Well-designed landscapes promote sustainability and inclusion while creating spaces that stimulate curiosity and enjoyment – encouraging children to thrive. 

Interaction with nature promotes a child’s growth and wellbeing, making it imperative for schools to extend the learning environment into their outdoor landscapes.

Sydney-based landscape architecture practice CONTEXT says it is invested in harnessing good design to encourage and support children to spend more time outdoors and engage in free play and hands-on learning.

CONTEXT director and landscape architect Hamish Dounan works with school communities to design outdoor landscapes that support learning and development.

“With studies citing that increased time in nature aids the growth, development and wellbeing of children, biophilic design in education settings is critical,” says Dounan. “Outdoor environments at schools can, and must go far beyond the formal ‘play’ provision.”

Homebush West School

Homebush West School | Photography: Mike Chorley

Referencing the studio’s work with TKD Architects to upgrade and extend Homebush West School in New South Wales, Dounan shares four key areas he and his team focus on when designing outdoor classrooms.

“Designing outdoor spaces that can be used and enjoyed by everyone in the school is critical,” says Dounan. Through extensive consultation with the school community and the wider project team – including local government, teachers, parents and students – landscape architects can ensure that design interventions are inclusive and accessible to all across gender, ability, neurodiversity, and cultural background.

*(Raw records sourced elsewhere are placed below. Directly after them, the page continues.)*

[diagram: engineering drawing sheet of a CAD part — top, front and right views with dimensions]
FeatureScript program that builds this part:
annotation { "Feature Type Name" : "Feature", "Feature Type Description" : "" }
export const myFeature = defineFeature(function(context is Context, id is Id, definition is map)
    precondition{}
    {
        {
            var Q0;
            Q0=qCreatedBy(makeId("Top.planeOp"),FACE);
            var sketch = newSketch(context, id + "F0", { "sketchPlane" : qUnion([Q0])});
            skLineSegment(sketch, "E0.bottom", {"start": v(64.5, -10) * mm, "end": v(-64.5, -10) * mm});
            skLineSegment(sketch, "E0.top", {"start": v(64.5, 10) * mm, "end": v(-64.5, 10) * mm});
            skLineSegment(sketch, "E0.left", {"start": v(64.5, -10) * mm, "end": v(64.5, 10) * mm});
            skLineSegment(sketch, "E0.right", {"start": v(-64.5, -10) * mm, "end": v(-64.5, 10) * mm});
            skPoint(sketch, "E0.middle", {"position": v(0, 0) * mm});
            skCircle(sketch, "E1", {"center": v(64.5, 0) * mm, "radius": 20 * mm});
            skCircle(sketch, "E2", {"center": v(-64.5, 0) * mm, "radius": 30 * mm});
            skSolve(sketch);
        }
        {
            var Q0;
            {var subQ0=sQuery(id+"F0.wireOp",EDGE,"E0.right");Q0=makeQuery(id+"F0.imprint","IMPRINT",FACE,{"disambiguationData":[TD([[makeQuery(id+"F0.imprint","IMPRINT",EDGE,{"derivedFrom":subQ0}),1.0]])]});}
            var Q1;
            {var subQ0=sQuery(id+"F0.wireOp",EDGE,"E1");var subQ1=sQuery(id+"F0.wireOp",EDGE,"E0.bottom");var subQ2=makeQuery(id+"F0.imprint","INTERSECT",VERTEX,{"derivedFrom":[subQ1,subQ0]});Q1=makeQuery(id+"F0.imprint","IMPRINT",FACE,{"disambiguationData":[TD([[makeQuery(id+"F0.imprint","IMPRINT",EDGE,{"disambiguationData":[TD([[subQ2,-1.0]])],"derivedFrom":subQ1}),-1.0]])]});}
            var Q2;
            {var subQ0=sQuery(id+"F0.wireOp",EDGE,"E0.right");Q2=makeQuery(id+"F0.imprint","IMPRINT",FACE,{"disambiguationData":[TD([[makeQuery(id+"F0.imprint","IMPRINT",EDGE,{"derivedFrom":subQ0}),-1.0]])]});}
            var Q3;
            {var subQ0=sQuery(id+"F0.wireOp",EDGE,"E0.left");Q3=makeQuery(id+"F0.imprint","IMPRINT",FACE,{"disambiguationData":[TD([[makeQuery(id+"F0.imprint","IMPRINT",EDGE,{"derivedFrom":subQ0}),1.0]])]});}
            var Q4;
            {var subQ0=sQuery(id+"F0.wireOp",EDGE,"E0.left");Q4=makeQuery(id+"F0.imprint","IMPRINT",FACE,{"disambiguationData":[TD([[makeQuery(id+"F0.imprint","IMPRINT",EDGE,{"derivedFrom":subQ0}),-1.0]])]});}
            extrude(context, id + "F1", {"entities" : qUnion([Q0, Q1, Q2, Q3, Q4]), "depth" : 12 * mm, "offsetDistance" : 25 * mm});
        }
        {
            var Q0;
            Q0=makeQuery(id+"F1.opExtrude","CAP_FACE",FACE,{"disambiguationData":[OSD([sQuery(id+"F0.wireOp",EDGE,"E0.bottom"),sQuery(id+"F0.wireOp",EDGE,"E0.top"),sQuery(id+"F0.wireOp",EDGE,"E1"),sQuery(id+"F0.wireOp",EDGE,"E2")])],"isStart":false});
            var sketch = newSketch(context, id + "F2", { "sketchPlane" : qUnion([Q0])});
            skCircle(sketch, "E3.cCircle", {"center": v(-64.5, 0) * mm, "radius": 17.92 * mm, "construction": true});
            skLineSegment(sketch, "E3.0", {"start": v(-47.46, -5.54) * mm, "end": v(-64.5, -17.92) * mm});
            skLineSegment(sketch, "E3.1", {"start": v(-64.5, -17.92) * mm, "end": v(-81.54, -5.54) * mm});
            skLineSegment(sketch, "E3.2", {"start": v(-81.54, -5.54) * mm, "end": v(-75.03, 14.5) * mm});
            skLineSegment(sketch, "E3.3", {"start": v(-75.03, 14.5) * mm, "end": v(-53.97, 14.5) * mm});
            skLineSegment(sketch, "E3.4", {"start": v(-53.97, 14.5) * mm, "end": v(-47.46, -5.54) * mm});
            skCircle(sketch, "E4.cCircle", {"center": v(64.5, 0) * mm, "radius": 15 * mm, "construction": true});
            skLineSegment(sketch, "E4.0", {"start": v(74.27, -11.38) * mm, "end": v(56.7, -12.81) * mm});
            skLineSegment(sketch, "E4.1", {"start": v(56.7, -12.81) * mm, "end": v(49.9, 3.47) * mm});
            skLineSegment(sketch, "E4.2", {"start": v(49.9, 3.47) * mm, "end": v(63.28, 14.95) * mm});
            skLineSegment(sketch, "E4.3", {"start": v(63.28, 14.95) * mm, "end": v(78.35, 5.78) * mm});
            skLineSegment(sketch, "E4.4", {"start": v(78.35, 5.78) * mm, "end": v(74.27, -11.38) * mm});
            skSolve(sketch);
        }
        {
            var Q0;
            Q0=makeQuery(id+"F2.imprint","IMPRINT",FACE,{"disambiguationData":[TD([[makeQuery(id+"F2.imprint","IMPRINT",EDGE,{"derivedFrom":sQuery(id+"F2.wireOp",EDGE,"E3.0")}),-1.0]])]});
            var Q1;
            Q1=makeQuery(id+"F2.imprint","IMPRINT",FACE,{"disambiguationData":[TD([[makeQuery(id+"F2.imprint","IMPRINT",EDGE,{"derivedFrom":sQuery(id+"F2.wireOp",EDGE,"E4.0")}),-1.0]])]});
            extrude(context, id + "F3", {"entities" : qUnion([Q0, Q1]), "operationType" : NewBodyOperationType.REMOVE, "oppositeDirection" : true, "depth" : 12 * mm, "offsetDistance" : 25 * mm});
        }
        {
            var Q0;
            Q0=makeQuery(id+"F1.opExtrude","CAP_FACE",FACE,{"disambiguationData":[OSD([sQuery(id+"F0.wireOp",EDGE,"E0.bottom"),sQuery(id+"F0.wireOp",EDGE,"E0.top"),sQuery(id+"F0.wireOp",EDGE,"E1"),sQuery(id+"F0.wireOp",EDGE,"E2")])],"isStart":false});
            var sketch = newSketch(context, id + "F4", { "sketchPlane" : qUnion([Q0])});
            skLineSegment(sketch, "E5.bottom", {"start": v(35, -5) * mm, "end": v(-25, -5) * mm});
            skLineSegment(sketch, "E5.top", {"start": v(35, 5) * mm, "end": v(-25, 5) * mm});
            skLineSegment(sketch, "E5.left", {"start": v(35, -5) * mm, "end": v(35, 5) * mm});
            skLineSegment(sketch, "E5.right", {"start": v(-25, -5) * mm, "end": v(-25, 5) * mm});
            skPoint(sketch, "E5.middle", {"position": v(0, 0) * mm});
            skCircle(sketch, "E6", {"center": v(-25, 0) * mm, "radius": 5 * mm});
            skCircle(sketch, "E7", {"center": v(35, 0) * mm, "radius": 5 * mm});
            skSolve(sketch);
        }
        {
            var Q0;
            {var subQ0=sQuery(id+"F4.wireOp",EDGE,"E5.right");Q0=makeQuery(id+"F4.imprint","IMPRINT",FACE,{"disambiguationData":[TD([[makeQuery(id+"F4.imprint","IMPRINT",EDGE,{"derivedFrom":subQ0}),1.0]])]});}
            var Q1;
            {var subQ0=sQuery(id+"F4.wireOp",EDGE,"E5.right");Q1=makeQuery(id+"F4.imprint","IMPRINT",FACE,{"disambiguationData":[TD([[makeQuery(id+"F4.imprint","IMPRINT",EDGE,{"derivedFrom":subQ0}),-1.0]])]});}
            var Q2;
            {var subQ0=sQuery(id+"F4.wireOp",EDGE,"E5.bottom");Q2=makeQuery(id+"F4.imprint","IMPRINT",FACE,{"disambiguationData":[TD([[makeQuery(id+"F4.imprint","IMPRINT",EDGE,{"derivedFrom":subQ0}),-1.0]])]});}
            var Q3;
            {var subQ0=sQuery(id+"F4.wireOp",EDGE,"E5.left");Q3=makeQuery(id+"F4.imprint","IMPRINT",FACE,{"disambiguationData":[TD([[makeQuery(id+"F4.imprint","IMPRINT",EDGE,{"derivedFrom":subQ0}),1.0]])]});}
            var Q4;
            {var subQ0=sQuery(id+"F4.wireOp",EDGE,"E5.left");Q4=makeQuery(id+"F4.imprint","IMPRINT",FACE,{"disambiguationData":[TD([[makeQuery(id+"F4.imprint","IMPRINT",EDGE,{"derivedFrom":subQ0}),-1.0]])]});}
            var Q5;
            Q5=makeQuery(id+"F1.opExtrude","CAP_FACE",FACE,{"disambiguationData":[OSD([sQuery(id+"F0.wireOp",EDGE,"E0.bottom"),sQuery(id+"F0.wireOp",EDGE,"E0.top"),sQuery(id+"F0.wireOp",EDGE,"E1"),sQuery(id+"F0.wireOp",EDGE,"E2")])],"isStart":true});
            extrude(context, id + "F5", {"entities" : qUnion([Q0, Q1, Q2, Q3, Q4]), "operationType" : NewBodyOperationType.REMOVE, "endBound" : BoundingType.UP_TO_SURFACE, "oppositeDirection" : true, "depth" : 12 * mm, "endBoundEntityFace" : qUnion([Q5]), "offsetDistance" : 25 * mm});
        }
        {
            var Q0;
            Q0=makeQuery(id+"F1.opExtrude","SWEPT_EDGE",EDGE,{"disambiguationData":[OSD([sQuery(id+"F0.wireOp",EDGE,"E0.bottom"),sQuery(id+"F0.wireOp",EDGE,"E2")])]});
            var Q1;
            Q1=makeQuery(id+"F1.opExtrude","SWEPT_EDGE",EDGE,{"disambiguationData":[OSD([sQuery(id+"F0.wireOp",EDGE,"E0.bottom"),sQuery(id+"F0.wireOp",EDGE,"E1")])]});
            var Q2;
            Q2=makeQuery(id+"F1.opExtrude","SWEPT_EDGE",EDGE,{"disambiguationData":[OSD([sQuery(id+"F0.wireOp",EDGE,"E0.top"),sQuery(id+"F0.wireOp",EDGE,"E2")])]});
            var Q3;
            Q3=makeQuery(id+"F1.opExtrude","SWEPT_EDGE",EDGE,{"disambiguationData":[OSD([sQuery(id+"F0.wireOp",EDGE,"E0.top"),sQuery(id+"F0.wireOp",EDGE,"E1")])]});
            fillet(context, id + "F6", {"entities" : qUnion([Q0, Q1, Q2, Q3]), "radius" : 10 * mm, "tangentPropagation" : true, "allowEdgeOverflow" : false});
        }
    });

Outdoor spaces for students can range from active sports to quiet play areas, as well as outdoor classrooms, refuge areas and productive gardens. At Homebush West School, the landscape design incorporates details such as widened, recycled brick pathways, sensory and productive gardens, signage, and plant labels, ensuring everyone feels a sense of inclusion.

Designing resilient landscapes that are sustainable in the long-term is another important consideration. “Guided by our team of expert horticulturalists, our ecological strategies focus on planting native species – adapted to local conditions, they require minimal maintenance,” says Dounan. The bush play garden at Homebush West School has created a habitat that supports local wildlife such as warbling magpies, lizards and dragonflies. Mulch trails and stepping stone logs create an active and imaginative play space for students while also inculcating in them an appreciation for Australian ecology.

“Through including rainwater collection measures such as swales and rain chains, which are then used in the productive gardens, alongside including solar panels and wind turbines, the students are encouraged to learn about ecological cycles and responsible resource use.”

Dounan also underlines the importance of designing natural multifunctional spaces, which can be adapted over time to meet changing recreational and educational needs, rather than creating fixed use spaces for a specific sport or activity. For instance, the rooftop garden at Homebush West School includes a large open lawn area, alongside several play structures between soft-fall mounds and a small amphitheatre and running track, each area designed to accommodate different sized groups and different student needs.

The shaded tiered amphitheatre at Homebush West School is a space that can be used in all weather conditions. Canopy cover can create both shaded and fully-covered environments which, when integrated with moveable furnishings such as outdoor rugs and beanbags can be used as play and learning spaces throughout the year.

“The setting – whether that be urban or rural – is also critical to informing design decisions, particularly around curating a material palette, considering how colour, texture, composition and source will stimulate the students and respond to the climate in different ways,” says Dounan. Notably across all projects, the studio prioritises using natural materials that – as far as possible – are locally manufactured.

In response to the brief to provide seating throughout the outdoor spaces at Homebush West School, CONTEXT designed curved and straight benches made from precast concrete and natural materials such as sandstone logs. Encircling planting beds and looking out to the playground, the seating design promotes informal social gatherings and interactions, while providing opportunities for group learning in an outdoor setting.